What’s Good for the Goose

Every composer has his champions, and I’m always happy to see people leap to a favorite composer’s defense. It gives me a warm feeling inside, actually, even if I don’t much care for the composer’s music myself, because I think, “Someday that could be my music someone like that is defending.” A friend whose tastes otherwise often parallel mine recently admitted that Feldman’s music drove him up a wall, which I find amusing, rather than threatening. I have lived all my life with musicians around me putting down my favorite music. One of my professors told me that Cage was a charlatan and minimalism was bunk. Another met Cage, and said afterward, “I wouldn’t have that man at my house.” My favorite professor got denied tenure for bringing minimalism to class. I’ve listened to famous composers dismiss most of the new music I love as not being music at all. Students at Columbia spat with contempt when I brought them a rare Meredith Monk score. I’ve been told Robert Ashley isn’t a composer. I’ve eaten dinner with composers who regaled each other with Philip Glass jokes, while I took it in polite silence. I have spent my life analyzing and championing music that is despised and marginalized by the classical music world. 

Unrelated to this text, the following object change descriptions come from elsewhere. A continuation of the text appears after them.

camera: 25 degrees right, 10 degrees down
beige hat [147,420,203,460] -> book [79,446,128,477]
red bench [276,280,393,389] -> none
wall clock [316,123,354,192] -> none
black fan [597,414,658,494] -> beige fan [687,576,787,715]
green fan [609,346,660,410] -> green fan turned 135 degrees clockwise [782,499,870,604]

And so, listen: If I listen to Piston’s Seventh Symphony and don’t like it, you can bloody well put up with it. There’s no reason to pour vitriol on me. I’ve taken shit all my life for the kind of music I like, and I’ll be damned if I’m going to also take it for the music I don’t like. I’m especially not going to take it from establishment classical musicians, who tend to be the type who routinely damn and dismiss the music I love. I’m not in charge of Piston’s reputation. I am not in a position to do him any harm, nor would I if I could. I’ve been interested in Piston since I was in junior high school, and The Incredible Flutist was the only recording you could find. So I don’t like a piece you like. Feel that, multiply it by 20,000,000, and you’ll start to feel what my entire life among classical musicians has been like. And then you can back off and suck it up.